Op-Ed

Millennials seeking change should help shape GOP

Chambers
Chambers

By Jason Chambers and Michelle Stansbury

In 2008, candidate Barack Obama promised change, and America's youth supported him overwhelmingly.

Obama had a 66 to 31 advantage over John McCain among 18- to 29-year-olds. In Kentucky, that age group supported Obama 51 to 48.

In the six years since, the promises of change kept by Obama haven't lived up to the promises made. The president has done more to demonstrate the ineptitude of big government than conservative thinkers William F. Buckley and Frederick Hayek ever could.

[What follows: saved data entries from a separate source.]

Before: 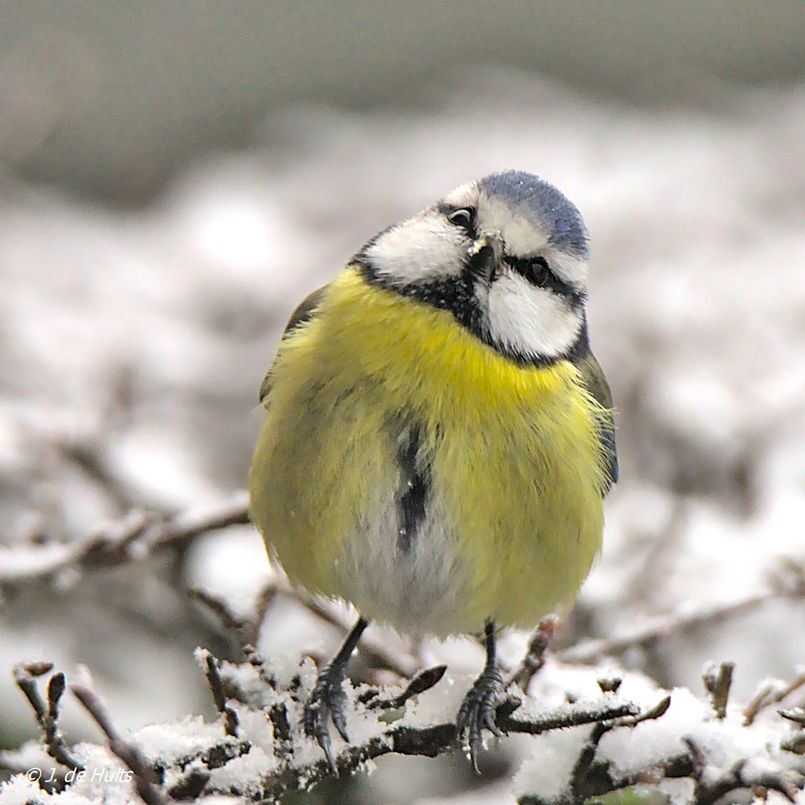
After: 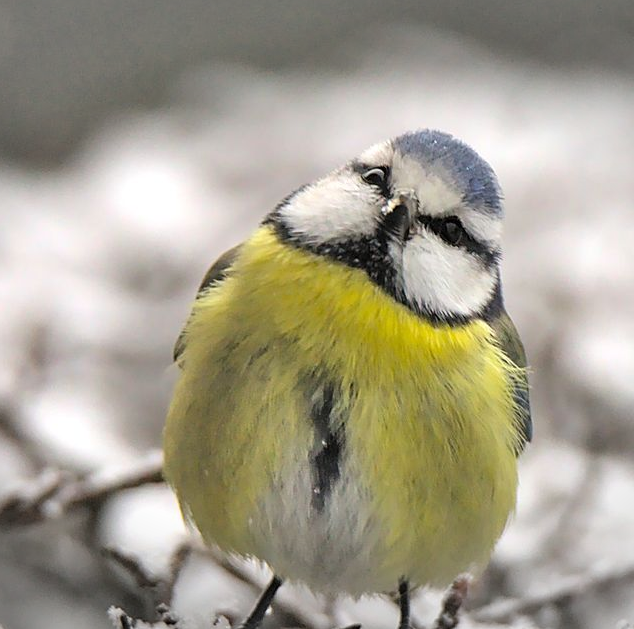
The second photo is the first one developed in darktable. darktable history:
crop and rotate: left 10.77%, top 5.1%, right 10.41%, bottom 16.76%
vignetting: fall-off start 100%, brightness -0.282, width/height ratio 1.31
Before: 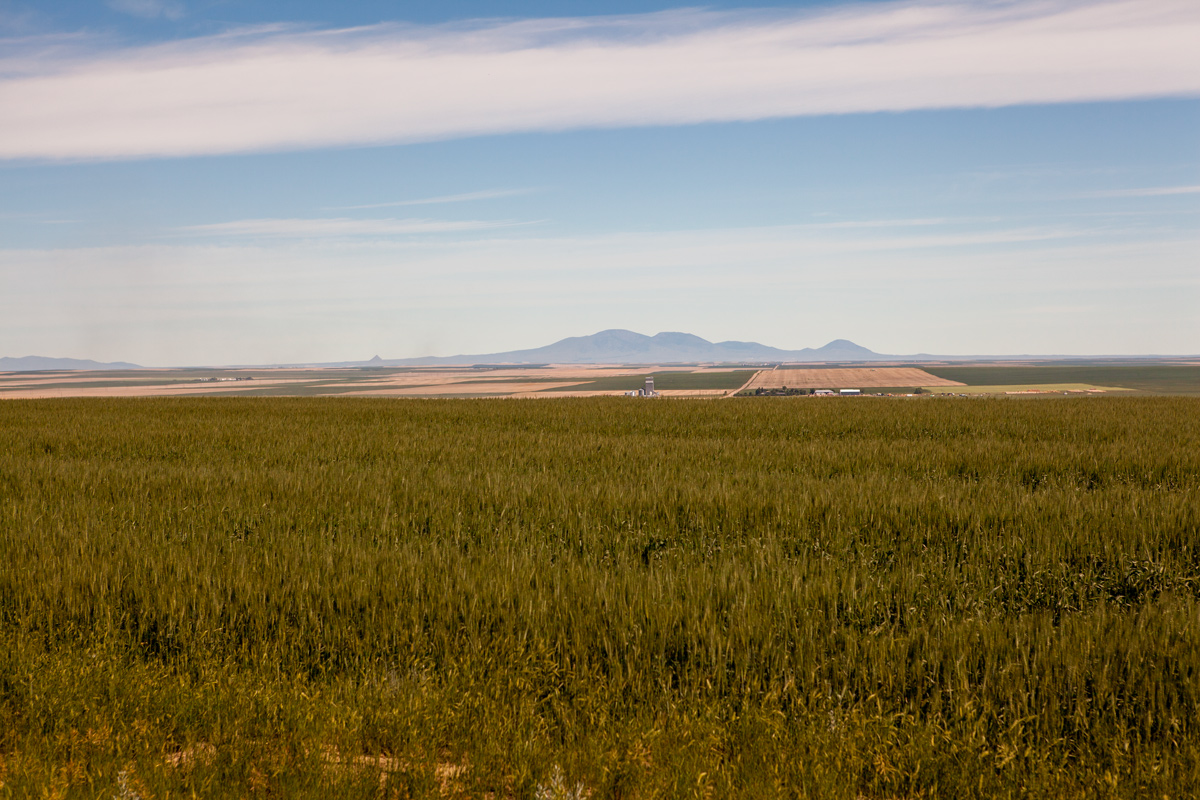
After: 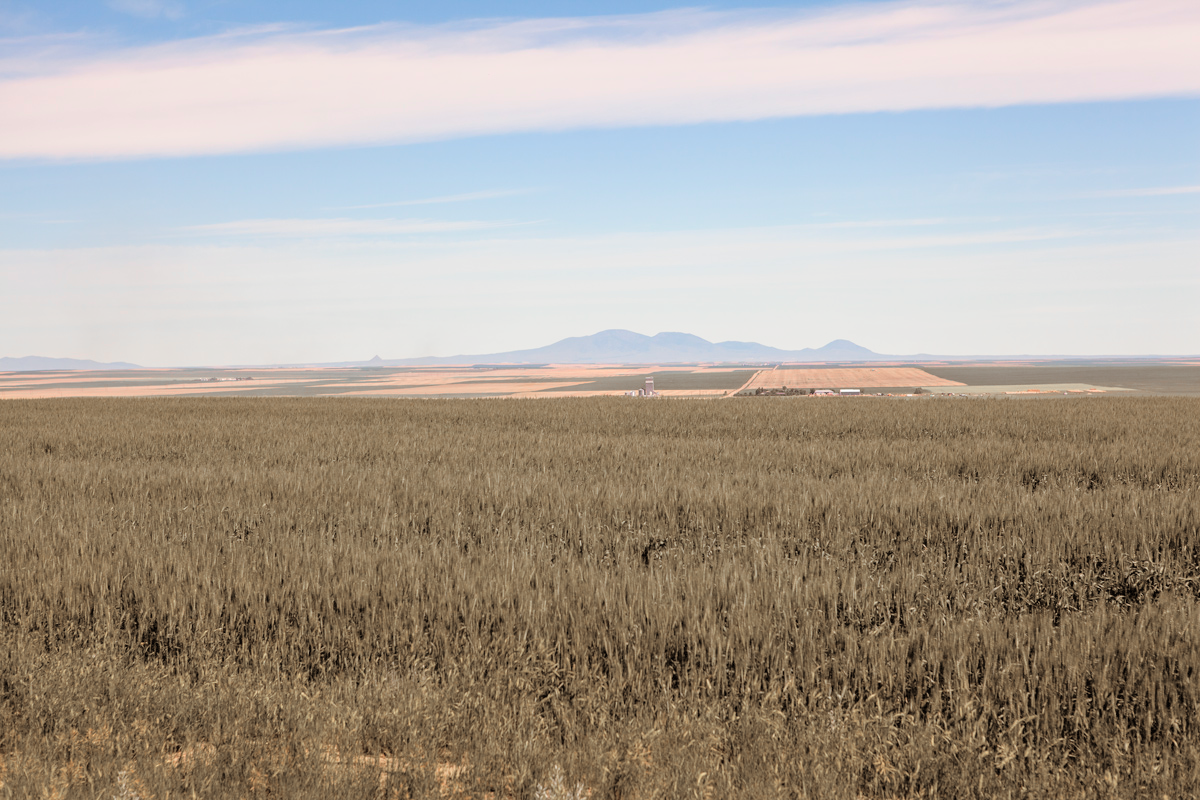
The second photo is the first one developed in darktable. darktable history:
split-toning: shadows › hue 32.4°, shadows › saturation 0.51, highlights › hue 180°, highlights › saturation 0, balance -60.17, compress 55.19%
color zones: curves: ch1 [(0, 0.708) (0.088, 0.648) (0.245, 0.187) (0.429, 0.326) (0.571, 0.498) (0.714, 0.5) (0.857, 0.5) (1, 0.708)]
global tonemap: drago (0.7, 100)
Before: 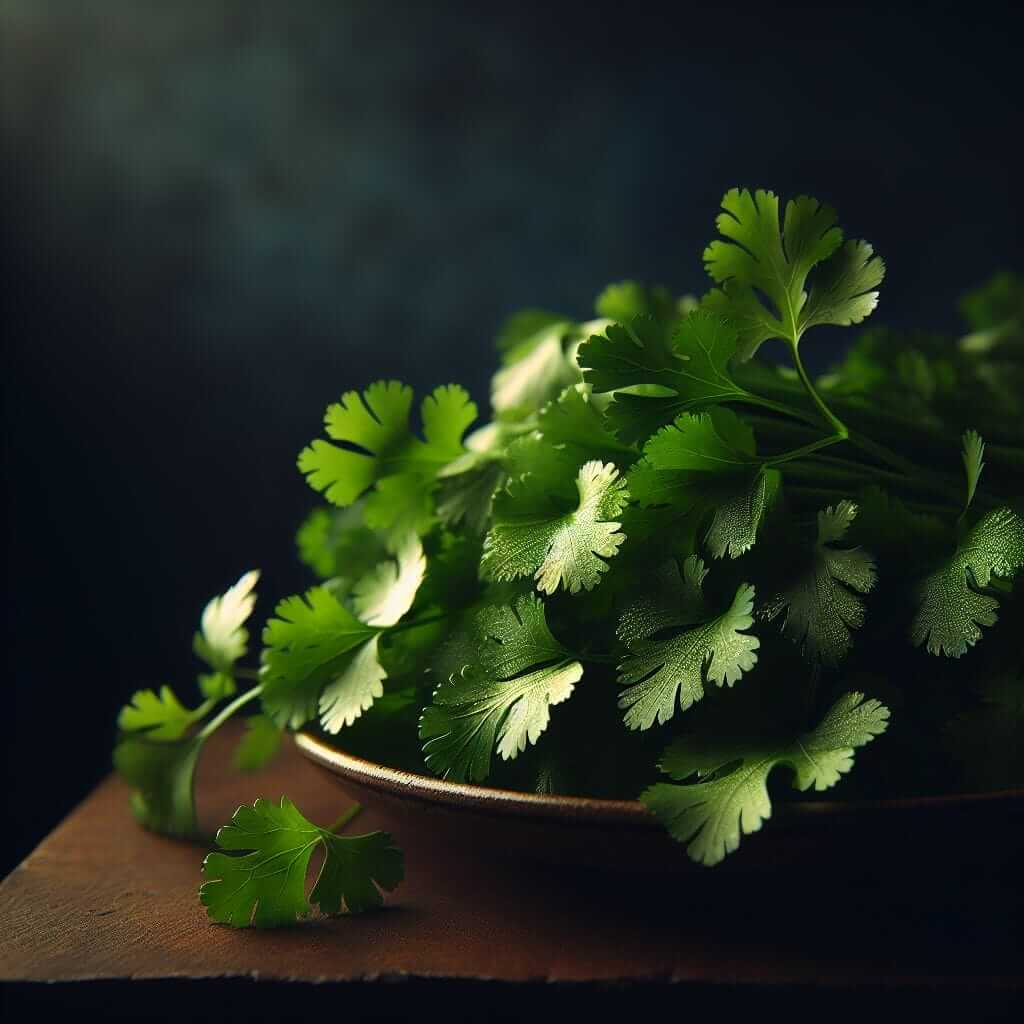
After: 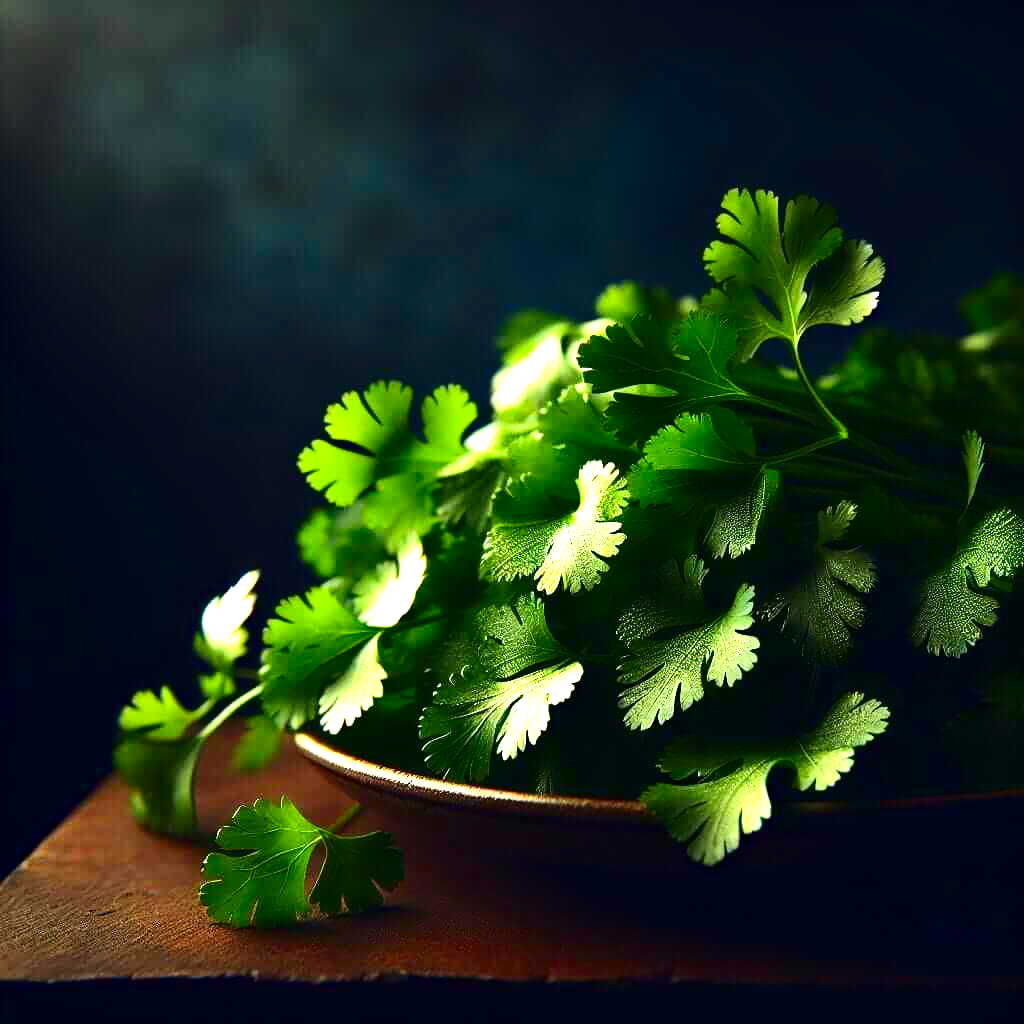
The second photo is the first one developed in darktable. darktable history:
exposure: black level correction 0, exposure 1.2 EV, compensate highlight preservation false
contrast brightness saturation: contrast 0.213, brightness -0.104, saturation 0.206
haze removal: compatibility mode true, adaptive false
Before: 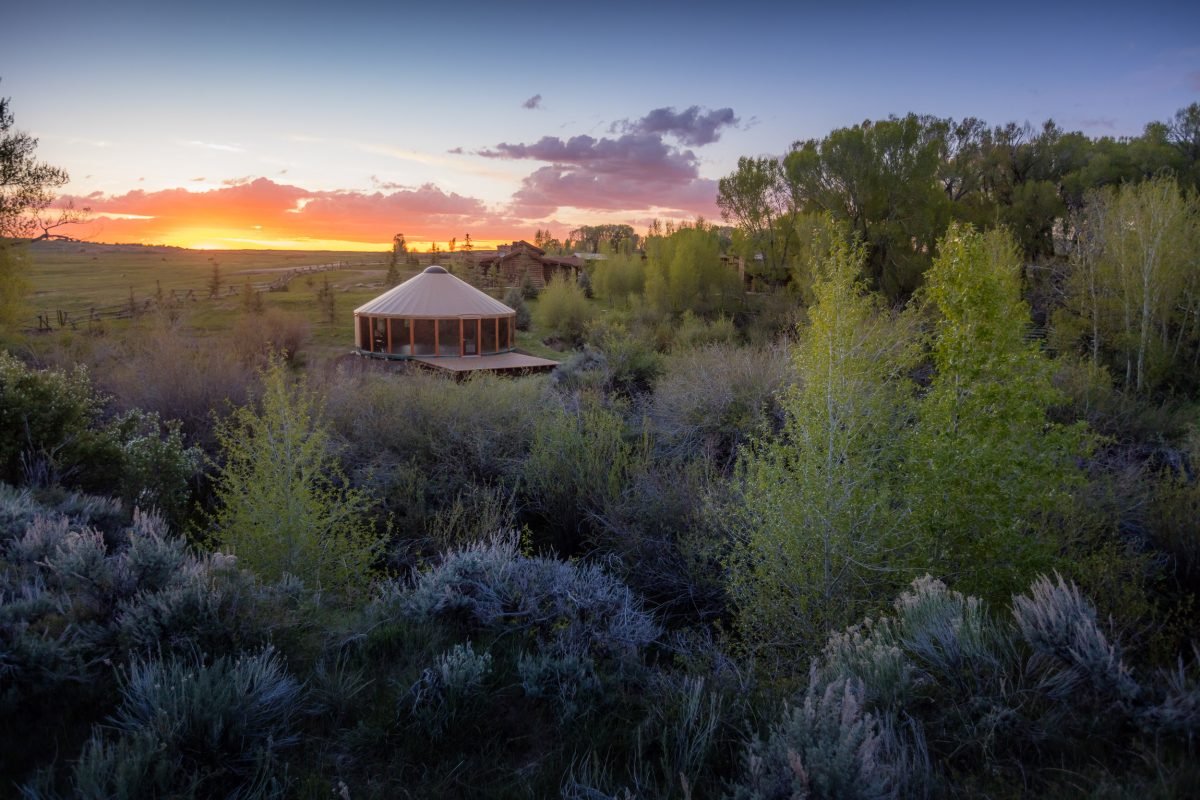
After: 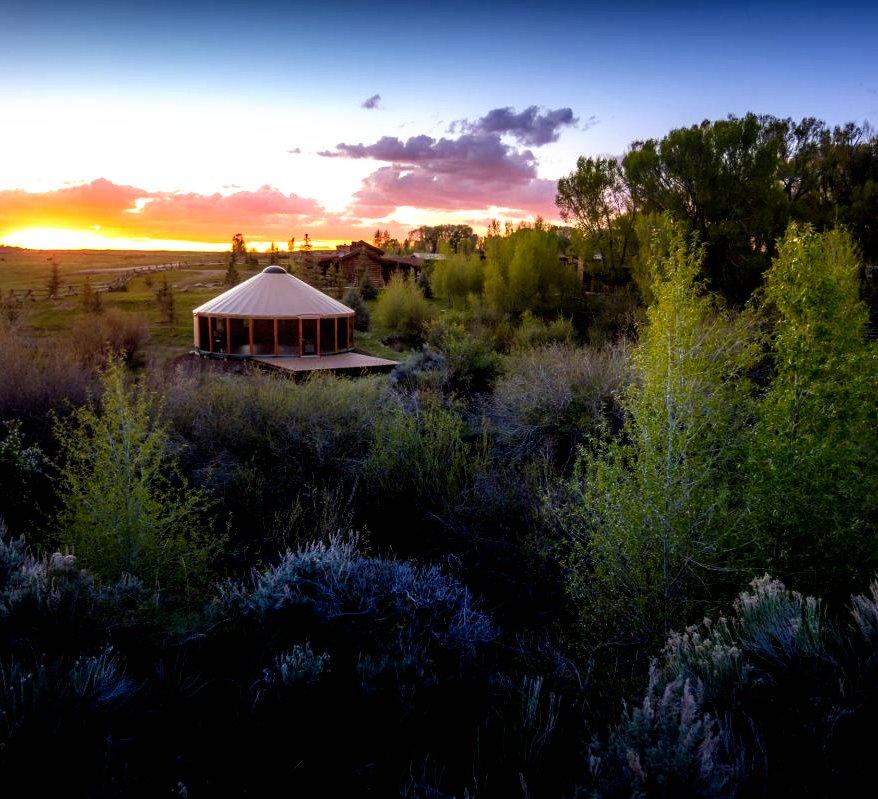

A recent Reason-Rupe survey of millennials shed some light on the type of change they want. Reason polling director Emily Ekins in her analysis describes millennials as unattached to either party and "social liberals and fiscal centrists with the potential to become more fiscally conservative as they age."

Millennials are favorable to business, free markets, entrepreneurship and government — but support for activist government declines as they learn its costs.

They are still in search of change and should turn to the GOP to get it. Only the Republican Party is in the midst of significant change internally. Last year the GOP issued its Growth and Opportunity Report, noteworthy in its transparency about the party's faults and in its willingness to change.

The broad principles of the GOP remain intact: limited government, personal responsibility and a strong national defense. But the implementation remains up for grabs.

The time leading to the 2016 presidential election can shape the GOP for a generation. How Republicans address urban development, crime and justice, growing debt and Social Security remain in flux.

Will the GOP introduce creativity and new ideas to address public policy issues, or will it continue to be viewed as the party of no?

Sen. Rand Paul is proving to be the exception to the idea that the GOP can't be a party of change. In March, he received a standing ovation in Berkeley, Calif. — Democratic House leader Nancy Pelosi's backyard — and in July he wowed a group of Obama-supporting Silicon Valley entrepreneurs with his version of libertarianism.

Other potential GOP presidential candidates have innovative ideas: Louisiana's Bobby Jindal on health care and education, Florida's Marco Rubio on immigration and Wisconsin's Scott Walker on pension reform.

In stark contrast, the Democratic Party will resist change for at least the next two years, and possibly the next 10. For Democrats, it appears to be Hillary Clinton or nothing.

Millennials can influence the GOP platform for a generation to come. And that's why Lexington's youth. and America's youth, should flock to the GOP.